Aufgabenliste.
A - Welches Jubiläum feiert die ARD laut dem Text über die ARD-Erinnerungen in diesem Jahr?
B - Wiederhole aus dem Text über die ARD-Erinnerungen wortgetreu die Stelle von „In diesem Jahr“ bis „den Dritten Programmen.“.
C - Knüpf an den Text über die ARD-Erinnerungen an und schreib ihn nach seinem letzten Satz weiter.

----- Vorliegender Text -----

In diesem Jahr feiert die ARD ein großes TV-Jubiläum, nämlich ihr 75-jähriges Bestehen. Den Geburtstag nimmt auch die Redaktion von fernsehserien.de zum Anlass, um der ARD zu gratulieren: In den kommenden Wochen teilen Redakteure und Mitarbeiter der unterschiedlichsten Generationen ihre persönlichen Erinnerungen und Gedanken rund um die ARD. Heute nimmt uns unser Serienreviewer Stefan Genrich mit auf eine Reise durch seine Fernseherlebnisse in den Dritten Programmen.
Als Grundschüler las ich eifrig den Abspann von Filmen und Fernsehserien. Deshalb entdeckte ich die geheimnisvollen Großbuchstaben NDR am Ende jeder Folge von „Sesamstraße“. Allerdings interessierte mich in den 70er-Jahren wenig, dass Norddeutscher Rundfunk als NDR abgekürzt wurde. Ebenso blieb mir verborgen, dass der NDR zu einer gewissen ARD gehörte – der Arbeitsgemeinschaft der öffentlich-rechtlichen Rundfunkanstalten der Bundesrepublik Deutschland. Gleichwohl vertraute ich als junger Hüpfer darauf, dass der liebe NDR irgendwie die Puppen der „Sesamstraße“ auf den Bildschirm schickte. Später erkannte ich, dass mein Herz für den Westdeutschen Rundfunk schlug: Denn der WDR versteckte lustige Spielfilme mit Jerry Lewis im sogenannten „Dritten Programm“ für Nordrhein-Westfalen, dem damaligen Westdeutschen Fernsehen. Hier genoss ich zum Beispiel „Plattenküche“, „Raumpatrouille“ und Science-Fiction von Jack Arnold.

----- Gegebene Angaben -----

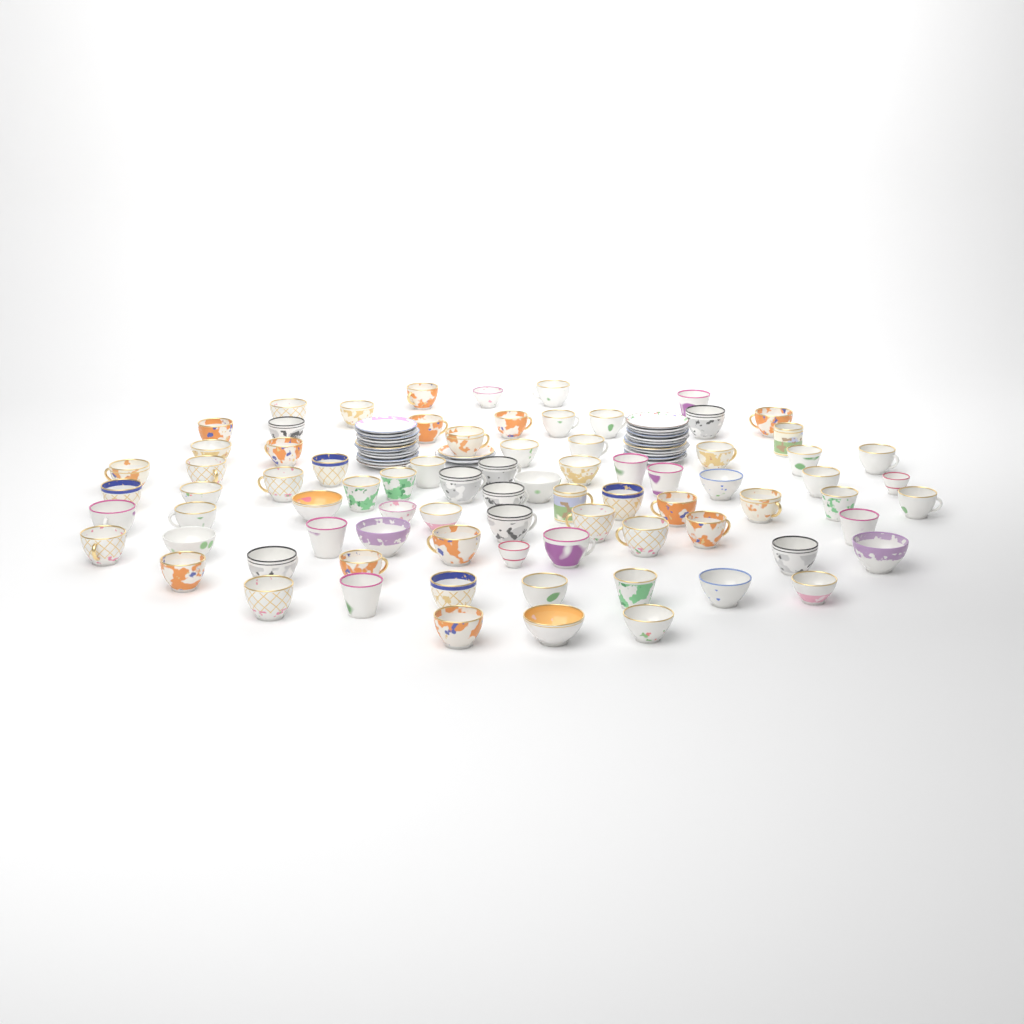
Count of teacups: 80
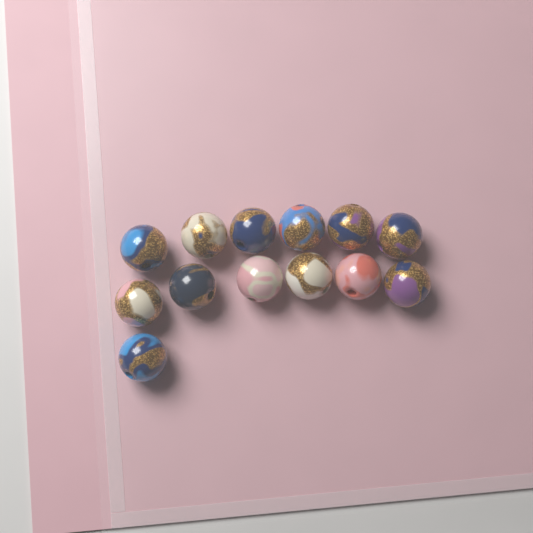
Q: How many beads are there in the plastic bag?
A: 13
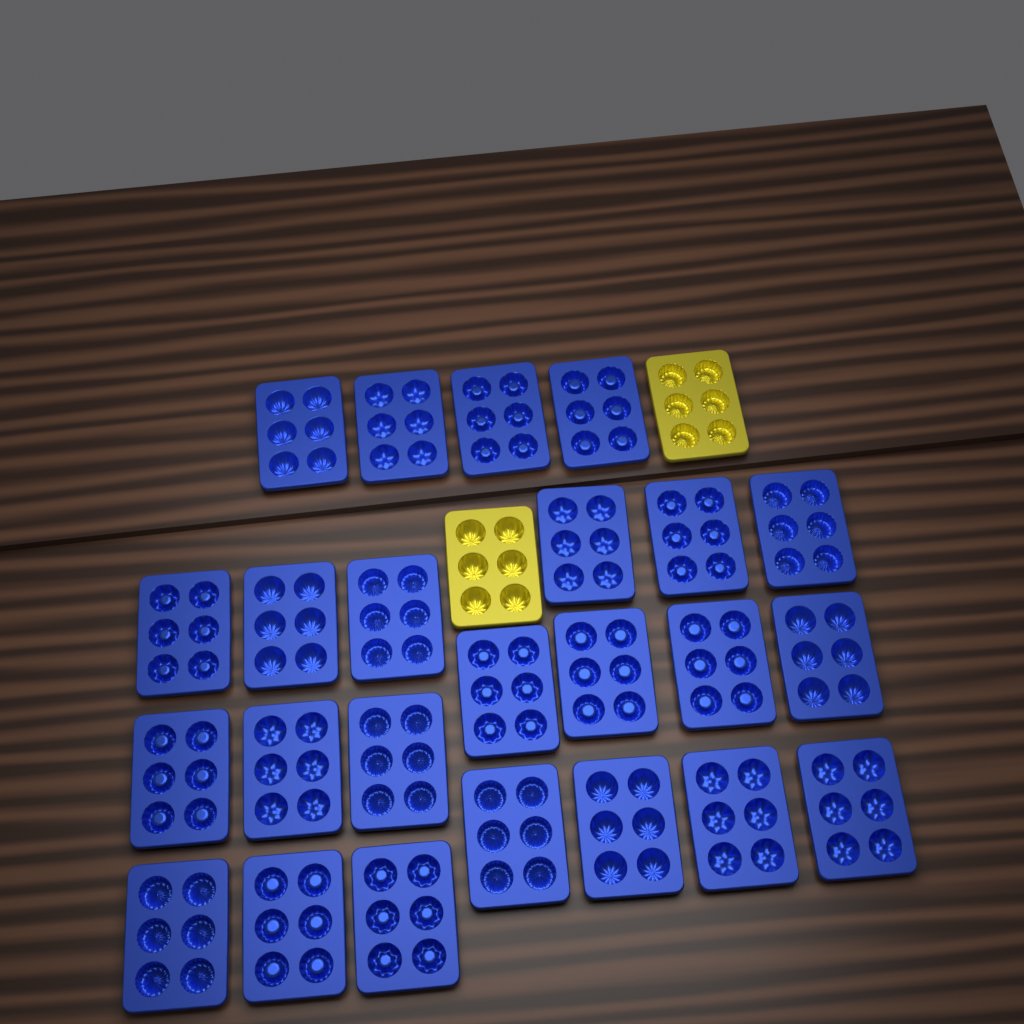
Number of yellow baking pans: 2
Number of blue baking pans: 24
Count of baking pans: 26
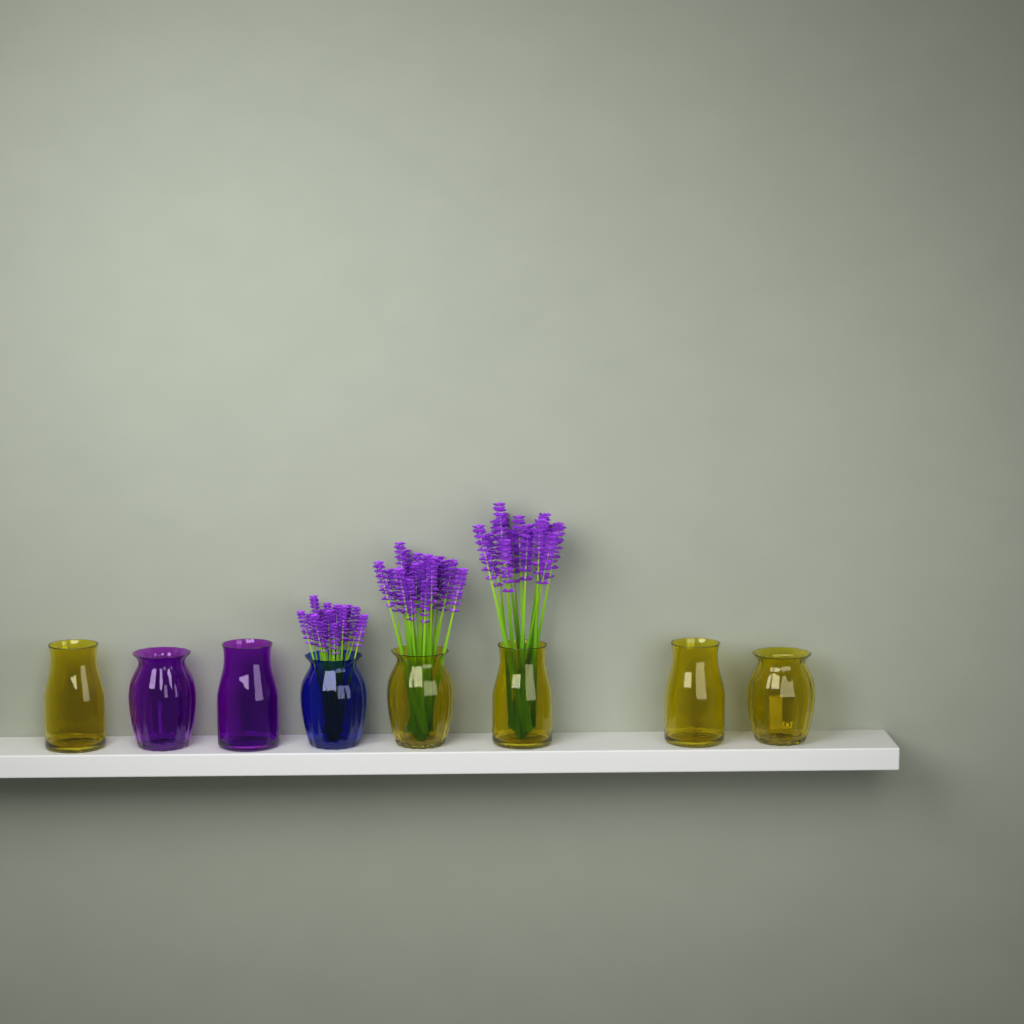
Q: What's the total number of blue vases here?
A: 1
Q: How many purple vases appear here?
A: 2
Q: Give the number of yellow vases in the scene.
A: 5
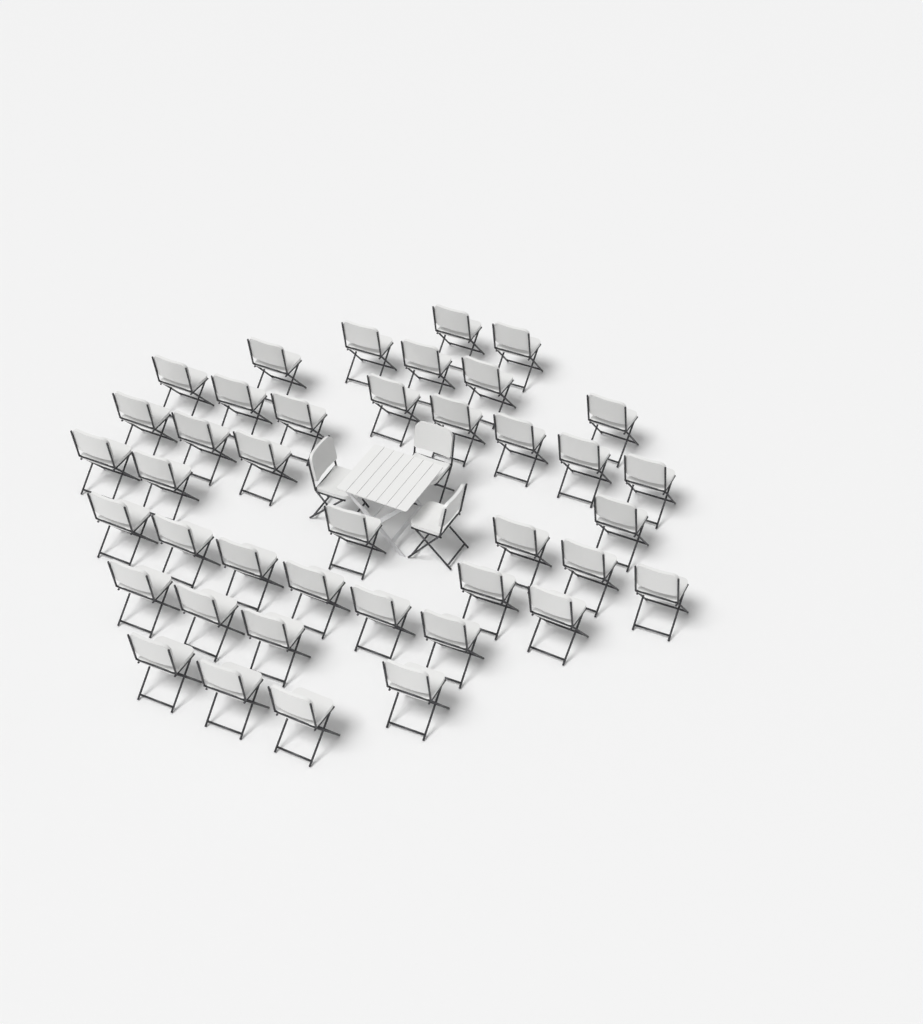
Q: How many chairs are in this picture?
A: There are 43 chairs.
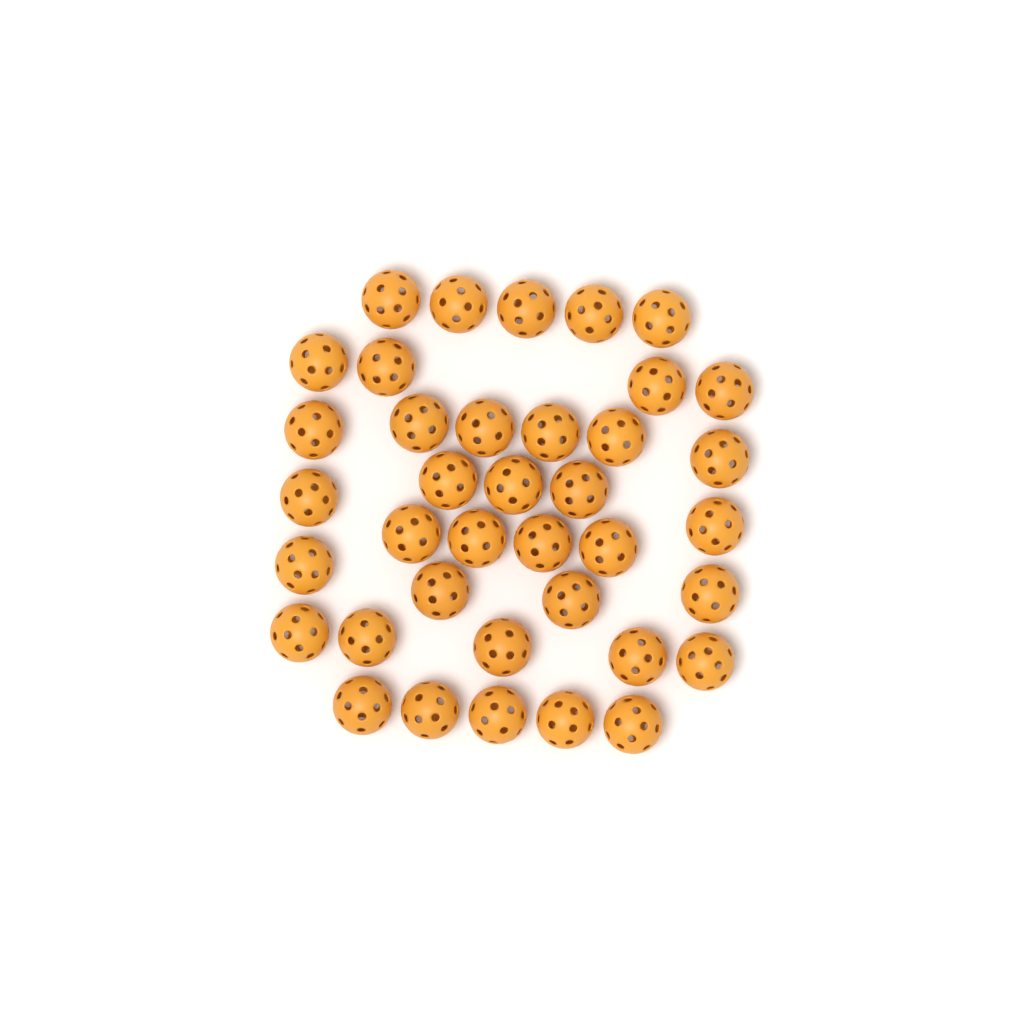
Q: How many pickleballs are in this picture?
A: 38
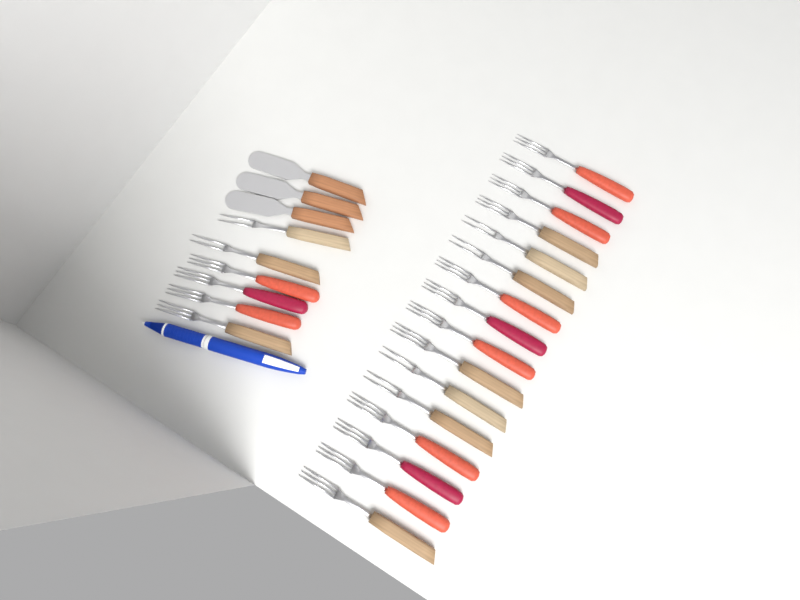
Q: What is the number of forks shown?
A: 22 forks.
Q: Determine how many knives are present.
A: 3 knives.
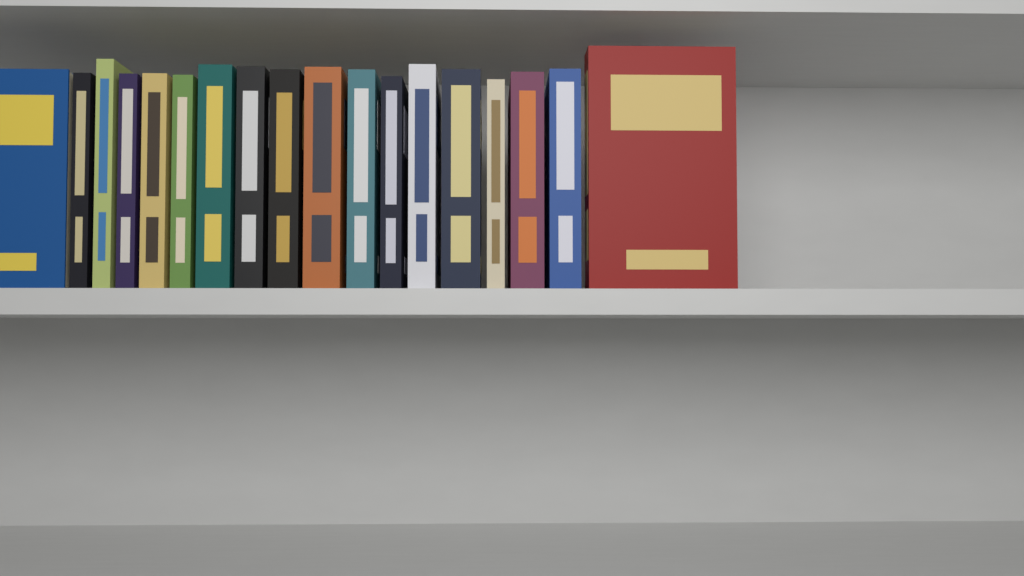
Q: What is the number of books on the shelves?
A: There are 18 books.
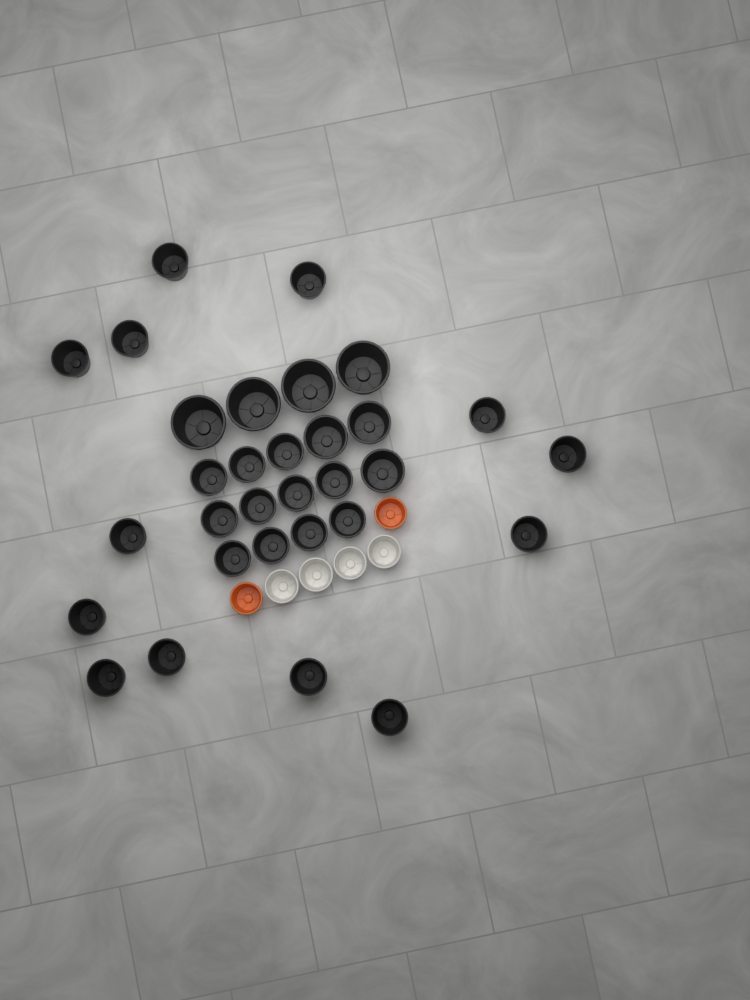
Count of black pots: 31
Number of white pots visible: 4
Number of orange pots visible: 2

-----

Ergebnisse.
A - Ihr 75-jähriges Bestehen.

B -
In diesem Jahr feiert die ARD ein großes TV-Jubiläum, nämlich ihr 75-jähriges Bestehen. Den Geburtstag nimmt auch die Redaktion von fernsehserien.de zum Anlass, um der ARD zu gratulieren: In den kommenden Wochen teilen Redakteure und Mitarbeiter der unterschiedlichsten Generationen ihre persönlichen Erinnerungen und Gedanken rund um die ARD. Heute nimmt uns unser Serienreviewer Stefan Genrich mit auf eine Reise durch seine Fernseherlebnisse in den Dritten Programmen.

C -
Ausschnitt eines Filmplakats zu Jack Arnolds Klassiker „Tarantula“, der 1983 im Westdeutschen Fernsehen lief. Universal Pictures
Übliche Disziplin pausiert während „Sesamstraße“
Zu Beginn der 70er-Jahre kannte ich bereits „Die Sendung mit der Maus“, die vom WDR für Das Erste geliefert wurde. Irgendwann stieß ich auf eine rotzfreche Alternative: Der NDR hatte die „Sesamstraße“ aus den USA eingeführt und eingedeutscht. Wie die meisten Dritten Programme zeigte Nord 3 montags bis donnerstags frische Folgen. Das Westdeutsche Fernsehen räumte ebenfalls einen morgendlichen Sendeplatz für die „Sesamstraße“ frei. Aber ich drückte vormittags die Schulbank, oder in den Ferien verschlief ich den Besuch der Fernsehfreunde. Deswegen schaltete ich erst die Wiederholungen gegen 18 Uhr ein.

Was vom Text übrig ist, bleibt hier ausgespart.